■ Stored data:

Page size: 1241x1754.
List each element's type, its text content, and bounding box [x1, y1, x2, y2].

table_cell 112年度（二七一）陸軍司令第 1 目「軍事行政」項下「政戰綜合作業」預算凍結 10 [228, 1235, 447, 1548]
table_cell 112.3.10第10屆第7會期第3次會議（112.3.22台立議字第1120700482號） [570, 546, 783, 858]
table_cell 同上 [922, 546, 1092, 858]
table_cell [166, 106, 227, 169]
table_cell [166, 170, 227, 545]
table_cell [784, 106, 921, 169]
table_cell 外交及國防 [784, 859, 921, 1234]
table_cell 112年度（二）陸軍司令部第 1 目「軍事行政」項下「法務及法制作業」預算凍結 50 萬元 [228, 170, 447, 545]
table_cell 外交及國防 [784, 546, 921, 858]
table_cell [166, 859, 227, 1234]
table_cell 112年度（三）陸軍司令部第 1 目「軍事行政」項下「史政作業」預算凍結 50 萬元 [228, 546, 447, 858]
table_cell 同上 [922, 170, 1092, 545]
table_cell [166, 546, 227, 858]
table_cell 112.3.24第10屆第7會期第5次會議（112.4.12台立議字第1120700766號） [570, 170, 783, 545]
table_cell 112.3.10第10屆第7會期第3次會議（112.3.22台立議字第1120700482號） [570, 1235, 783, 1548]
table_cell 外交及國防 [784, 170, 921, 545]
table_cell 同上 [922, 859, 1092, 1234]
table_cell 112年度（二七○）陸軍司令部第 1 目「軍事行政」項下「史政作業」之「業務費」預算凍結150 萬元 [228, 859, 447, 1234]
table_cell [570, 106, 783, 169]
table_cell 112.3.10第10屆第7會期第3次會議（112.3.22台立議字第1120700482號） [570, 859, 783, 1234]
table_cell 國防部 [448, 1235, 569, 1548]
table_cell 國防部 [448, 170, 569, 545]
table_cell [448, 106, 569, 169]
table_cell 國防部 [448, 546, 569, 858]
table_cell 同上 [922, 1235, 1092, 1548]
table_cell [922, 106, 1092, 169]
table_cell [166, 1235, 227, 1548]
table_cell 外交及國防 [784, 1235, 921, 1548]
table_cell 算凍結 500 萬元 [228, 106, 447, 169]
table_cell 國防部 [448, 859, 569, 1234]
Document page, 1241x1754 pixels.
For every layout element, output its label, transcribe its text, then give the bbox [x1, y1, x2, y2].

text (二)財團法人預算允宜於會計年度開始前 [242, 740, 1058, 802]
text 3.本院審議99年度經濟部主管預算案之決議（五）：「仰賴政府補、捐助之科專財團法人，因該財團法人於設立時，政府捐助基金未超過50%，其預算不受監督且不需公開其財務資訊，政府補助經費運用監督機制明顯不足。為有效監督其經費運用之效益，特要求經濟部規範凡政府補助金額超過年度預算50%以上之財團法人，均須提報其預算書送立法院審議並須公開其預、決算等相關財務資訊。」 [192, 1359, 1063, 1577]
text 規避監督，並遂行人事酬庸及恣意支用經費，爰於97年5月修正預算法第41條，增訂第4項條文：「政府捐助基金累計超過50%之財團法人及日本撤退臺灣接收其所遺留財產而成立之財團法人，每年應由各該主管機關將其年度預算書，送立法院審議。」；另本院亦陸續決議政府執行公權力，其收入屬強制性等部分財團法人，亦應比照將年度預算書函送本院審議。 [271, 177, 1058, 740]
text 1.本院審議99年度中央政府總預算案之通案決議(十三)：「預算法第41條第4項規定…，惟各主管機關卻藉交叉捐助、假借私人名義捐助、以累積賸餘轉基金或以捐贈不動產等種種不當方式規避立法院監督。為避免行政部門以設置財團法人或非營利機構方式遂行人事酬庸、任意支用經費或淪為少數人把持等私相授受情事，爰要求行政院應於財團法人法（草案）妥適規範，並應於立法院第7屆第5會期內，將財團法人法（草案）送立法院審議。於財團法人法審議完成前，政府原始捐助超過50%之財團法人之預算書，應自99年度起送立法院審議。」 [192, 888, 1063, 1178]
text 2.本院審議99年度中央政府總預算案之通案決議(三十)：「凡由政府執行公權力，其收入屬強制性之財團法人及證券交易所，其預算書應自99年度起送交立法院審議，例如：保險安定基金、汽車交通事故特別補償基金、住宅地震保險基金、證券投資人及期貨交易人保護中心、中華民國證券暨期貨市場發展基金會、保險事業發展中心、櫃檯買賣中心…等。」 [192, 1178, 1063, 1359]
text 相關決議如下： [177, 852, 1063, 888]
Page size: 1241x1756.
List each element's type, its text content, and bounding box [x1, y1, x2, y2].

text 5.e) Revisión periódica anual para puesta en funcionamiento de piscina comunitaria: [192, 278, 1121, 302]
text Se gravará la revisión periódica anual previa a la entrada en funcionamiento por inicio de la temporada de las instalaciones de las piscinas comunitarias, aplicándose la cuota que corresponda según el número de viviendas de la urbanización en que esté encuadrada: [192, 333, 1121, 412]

■ Requirement: Please recast every line of the entries above as a JSON list of strings, one string per line, leaving out the blank lines.

■ Full solution:
[
  "Page size: 1241x1754.",
  "List each element's type, its text content, and bounding box [x1, y1, x2, y2].",
  "table_cell 112年度（二七一）陸軍司令第 1 目「軍事行政」項下「政戰綜合作業」預算凍結 10 [228, 1235, 447, 1548]",
  "table_cell 112.3.10第10屆第7會期第3次會議（112.3.22台立議字第1120700482號） [570, 546, 783, 858]",
  "table_cell 同上 [922, 546, 1092, 858]",
  "table_cell [166, 106, 227, 169]",
  "table_cell [166, 170, 227, 545]",
  "table_cell [784, 106, 921, 169]",
  "table_cell 外交及國防 [784, 859, 921, 1234]",
  "table_cell 112年度（二）陸軍司令部第 1 目「軍事行政」項下「法務及法制作業」預算凍結 50 萬元 [228, 170, 447, 545]",
  "table_cell 外交及國防 [784, 546, 921, 858]",
  "table_cell [166, 859, 227, 1234]",
  "table_cell 112年度（三）陸軍司令部第 1 目「軍事行政」項下「史政作業」預算凍結 50 萬元 [228, 546, 447, 858]",
  "table_cell 同上 [922, 170, 1092, 545]",
  "table_cell [166, 546, 227, 858]",
  "table_cell 112.3.24第10屆第7會期第5次會議（112.4.12台立議字第1120700766號） [570, 170, 783, 545]",
  "table_cell 112.3.10第10屆第7會期第3次會議（112.3.22台立議字第1120700482號） [570, 1235, 783, 1548]",
  "table_cell 外交及國防 [784, 170, 921, 545]",
  "table_cell 同上 [922, 859, 1092, 1234]",
  "table_cell 112年度（二七○）陸軍司令部第 1 目「軍事行政」項下「史政作業」之「業務費」預算凍結150 萬元 [228, 859, 447, 1234]",
  "table_cell [570, 106, 783, 169]",
  "table_cell 112.3.10第10屆第7會期第3次會議（112.3.22台立議字第1120700482號） [570, 859, 783, 1234]",
  "table_cell 國防部 [448, 1235, 569, 1548]",
  "table_cell 國防部 [448, 170, 569, 545]",
  "table_cell [448, 106, 569, 169]",
  "table_cell 國防部 [448, 546, 569, 858]",
  "table_cell 同上 [922, 1235, 1092, 1548]",
  "table_cell [922, 106, 1092, 169]",
  "table_cell [166, 1235, 227, 1548]",
  "table_cell 外交及國防 [784, 1235, 921, 1548]",
  "table_cell 算凍結 500 萬元 [228, 106, 447, 169]",
  "table_cell 國防部 [448, 859, 569, 1234]",
  "Document page, 1241x1754 pixels.",
  "For every layout element, output its label, transcribe its text, then give the bbox [x1, y1, x2, y2].",
  "text (二)財團法人預算允宜於會計年度開始前 [242, 740, 1058, 802]",
  "text 3.本院審議99年度經濟部主管預算案之決議（五）：「仰賴政府補、捐助之科專財團法人，因該財團法人於設立時，政府捐助基金未超過50%，其預算不受監督且不需公開其財務資訊，政府補助經費運用監督機制明顯不足。為有效監督其經費運用之效益，特要求經濟部規範凡政府補助金額超過年度預算50%以上之財團法人，均須提報其預算書送立法院審議並須公開其預、決算等相關財務資訊。」 [192, 1359, 1063, 1577]",
  "text 規避監督，並遂行人事酬庸及恣意支用經費，爰於97年5月修正預算法第41條，增訂第4項條文：「政府捐助基金累計超過50%之財團法人及日本撤退臺灣接收其所遺留財產而成立之財團法人，每年應由各該主管機關將其年度預算書，送立法院審議。」；另本院亦陸續決議政府執行公權力，其收入屬強制性等部分財團法人，亦應比照將年度預算書函送本院審議。 [271, 177, 1058, 740]",
  "text 1.本院審議99年度中央政府總預算案之通案決議(十三)：「預算法第41條第4項規定…，惟各主管機關卻藉交叉捐助、假借私人名義捐助、以累積賸餘轉基金或以捐贈不動產等種種不當方式規避立法院監督。為避免行政部門以設置財團法人或非營利機構方式遂行人事酬庸、任意支用經費或淪為少數人把持等私相授受情事，爰要求行政院應於財團法人法（草案）妥適規範，並應於立法院第7屆第5會期內，將財團法人法（草案）送立法院審議。於財團法人法審議完成前，政府原始捐助超過50%之財團法人之預算書，應自99年度起送立法院審議。」 [192, 888, 1063, 1178]",
  "text 2.本院審議99年度中央政府總預算案之通案決議(三十)：「凡由政府執行公權力，其收入屬強制性之財團法人及證券交易所，其預算書應自99年度起送交立法院審議，例如：保險安定基金、汽車交通事故特別補償基金、住宅地震保險基金、證券投資人及期貨交易人保護中心、中華民國證券暨期貨市場發展基金會、保險事業發展中心、櫃檯買賣中心…等。」 [192, 1178, 1063, 1359]",
  "text 相關決議如下： [177, 852, 1063, 888]",
  "Page size: 1241x1756.",
  "List each element's type, its text content, and bounding box [x1, y1, x2, y2].",
  "text 5.e) Revisión periódica anual para puesta en funcionamiento de piscina comunitaria: [192, 278, 1121, 302]",
  "text Se gravará la revisión periódica anual previa a la entrada en funcionamiento por inicio de la temporada de las instalaciones de las piscinas comunitarias, aplicándose la cuota que corresponda según el número de viviendas de la urbanización en que esté encuadrada: [192, 333, 1121, 412]"
]